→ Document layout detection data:
Segment Open
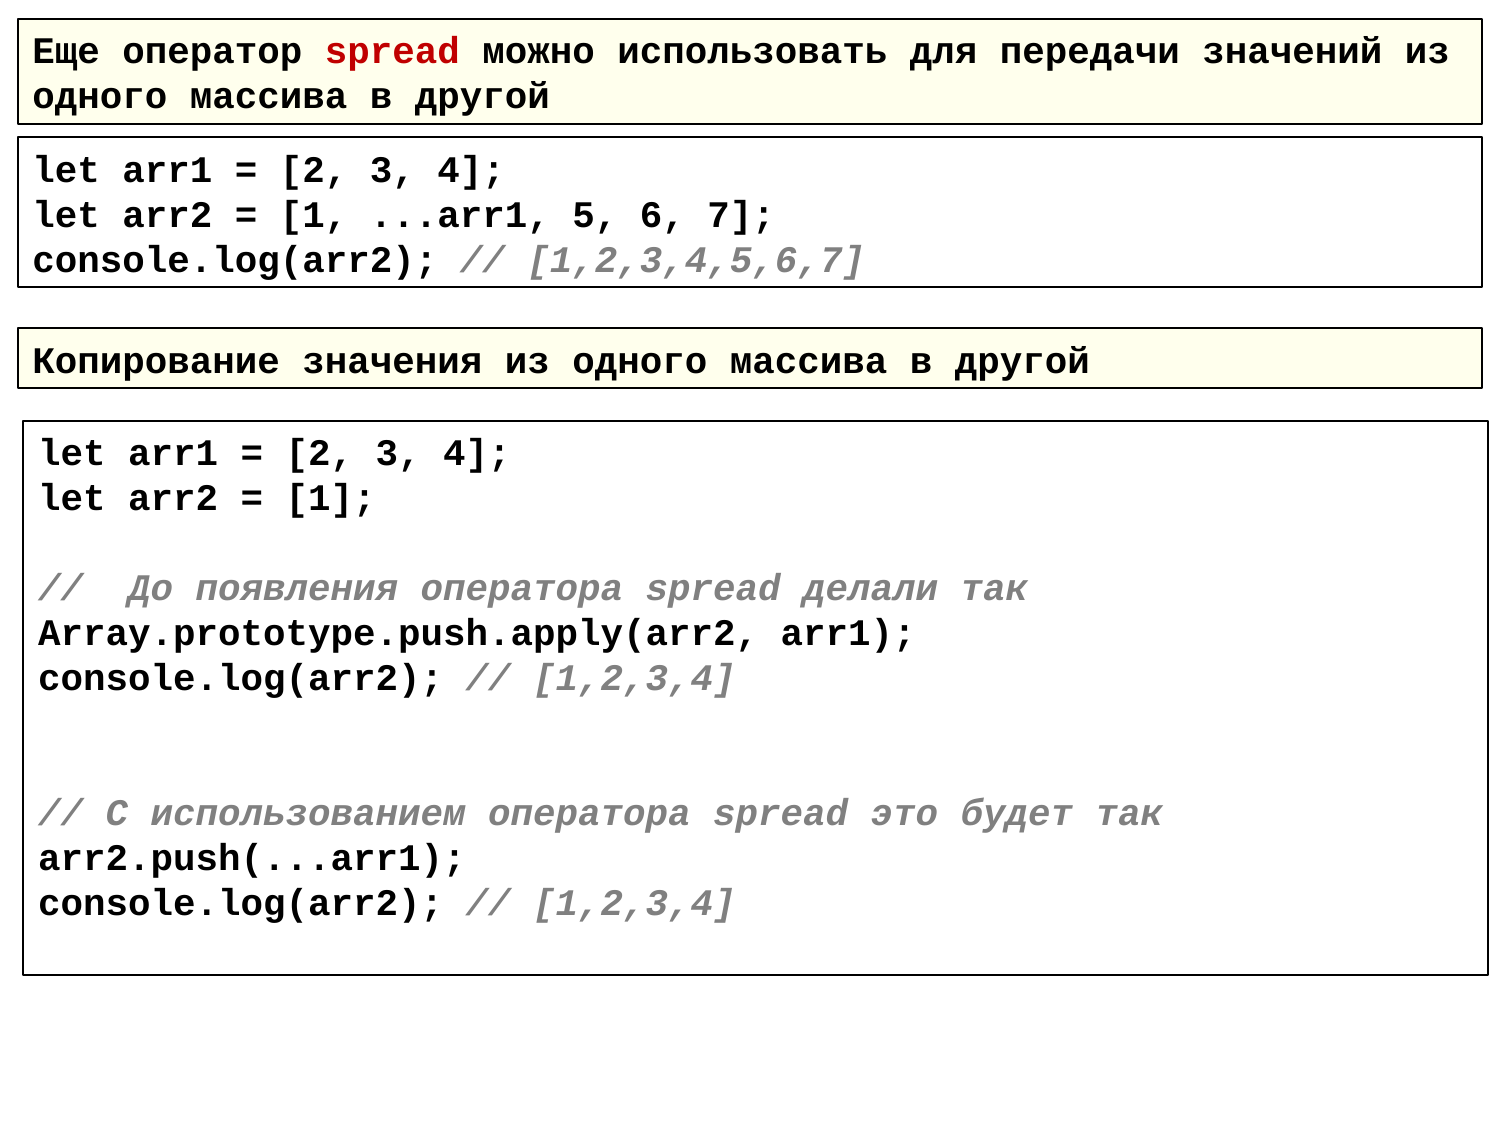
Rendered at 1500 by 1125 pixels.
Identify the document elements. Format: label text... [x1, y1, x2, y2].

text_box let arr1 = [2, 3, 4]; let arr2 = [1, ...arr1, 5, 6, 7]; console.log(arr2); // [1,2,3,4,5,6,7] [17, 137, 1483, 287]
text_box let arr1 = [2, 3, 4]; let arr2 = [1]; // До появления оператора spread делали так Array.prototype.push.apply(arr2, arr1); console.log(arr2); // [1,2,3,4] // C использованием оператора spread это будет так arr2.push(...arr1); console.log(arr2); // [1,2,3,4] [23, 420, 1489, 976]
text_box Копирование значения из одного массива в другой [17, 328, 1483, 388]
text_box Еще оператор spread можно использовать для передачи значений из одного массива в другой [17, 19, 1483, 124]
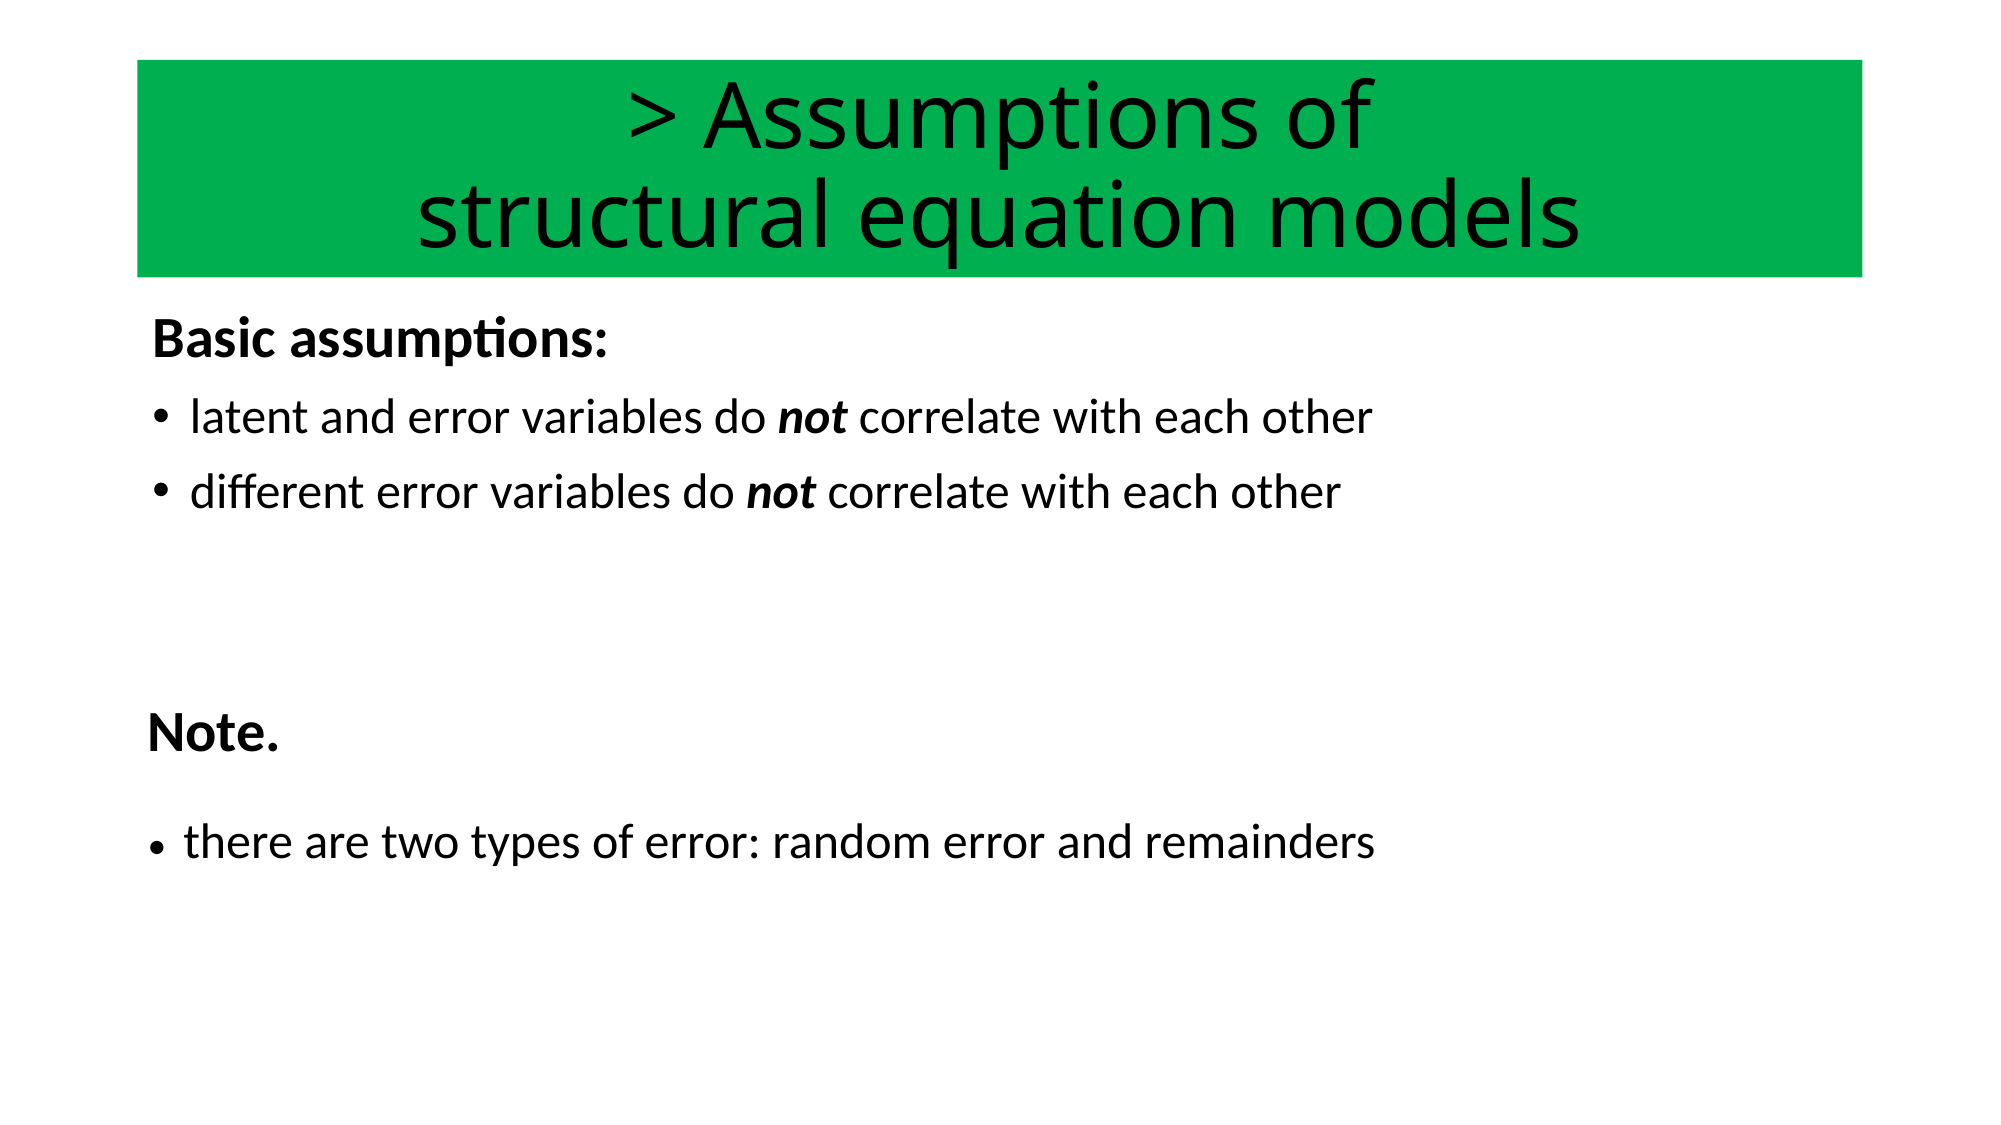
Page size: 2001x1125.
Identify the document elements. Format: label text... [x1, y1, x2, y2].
Segment Closed
→ Problem requirements: Every line of the data above is to be set down word for word, with the pictures left out.

→ Expected answer:
Rendered at 1500 by 1125 pixels.
Identify the document elements. Format: label text... [x1, y1, x2, y2].

text_box let arr1 = [2, 3, 4]; let arr2 = [1, ...arr1, 5, 6, 7]; console.log(arr2); // [1,2,3,4,5,6,7] [17, 137, 1483, 287]
text_box let arr1 = [2, 3, 4]; let arr2 = [1]; // До появления оператора spread делали так Array.prototype.push.apply(arr2, arr1); console.log(arr2); // [1,2,3,4] // C использованием оператора spread это будет так arr2.push(...arr1); console.log(arr2); // [1,2,3,4] [23, 420, 1489, 976]
text_box Копирование значения из одного массива в другой [17, 328, 1483, 388]
text_box Еще оператор spread можно использовать для передачи значений из одного массива в другой [17, 19, 1483, 124]
Page size: 2001x1125.
Identify the document elements. Format: label text... [x1, y1, x2, y2].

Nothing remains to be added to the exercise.